Description
This Coconut Mango Sago Tapioca Pudding is the ultimate tropical dessert, featuring chewy tapioca pearls, velvety coconut milk, and sweet, juicy mango. It’s refreshing, creamy, and naturally dairy-free!
Ingredients
Scale
For the Pudding:
- ½ cup small tapioca pearls (sago)
- 2 cups water (for boiling the tapioca)
- 1 ½ cups coconut milk (full fat for richness)
- ½ cup coconut cream (optional for extra creaminess)
- ¼ cup sugar (or maple syrup, to taste)
- ½ teaspoon vanilla extract (optional)
- Pinch of salt
For the Mango Topping:
- 1 large ripe mango, diced
- 1 tablespoon honey or sugar (optional, if your mango isn’t super sweet)
- ½ teaspoon lime juice (enhances the mango flavor!)
For Garnish (Optional but Amazing!):
- Toasted coconut flakes
- Chopped mint leaves
- Chia seeds or basil seeds
- Extra mango puree drizzle
Instructions
Step 1: Cook the Tapioca Pearls
- Bring 2 cups of water to a boil in a pot. Add the small tapioca pearls and cook, stirring occasionally, for 10-12 minutes or until they become translucent with a slight white center.

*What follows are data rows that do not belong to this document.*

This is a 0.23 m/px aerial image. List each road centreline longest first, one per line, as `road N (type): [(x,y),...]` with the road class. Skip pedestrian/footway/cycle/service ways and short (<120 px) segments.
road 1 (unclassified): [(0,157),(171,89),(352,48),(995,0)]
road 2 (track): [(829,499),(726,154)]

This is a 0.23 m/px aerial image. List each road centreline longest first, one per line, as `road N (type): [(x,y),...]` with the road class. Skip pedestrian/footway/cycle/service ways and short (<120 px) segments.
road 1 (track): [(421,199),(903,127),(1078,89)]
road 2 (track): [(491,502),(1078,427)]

- Turn off the heat and cover for 5 minutes to let the pearls finish cooking.
- Drain and rinse under cold water to prevent sticking. Set aside.
Step 2: Make the Coconut Base
- In a saucepan over medium heat, combine coconut milk, coconut cream, sugar, vanilla extract, and salt. Stir until the sugar is dissolved, about 3-5 minutes.
- Turn off the heat and stir in the cooked tapioca pearls. Let it cool slightly.
Step 3: Prepare the Mango
- Dice 1 large mango into small cubes. Toss with honey (if needed) and lime juice to enhance the sweetness.
Step 4: Assemble & Serve
- Spoon the coconut tapioca pudding into serving bowls.
- Top with fresh mango cubes and any garnishes you like (toasted coconut, mint, etc.).
- Serve warm or chilled—both ways are delicious!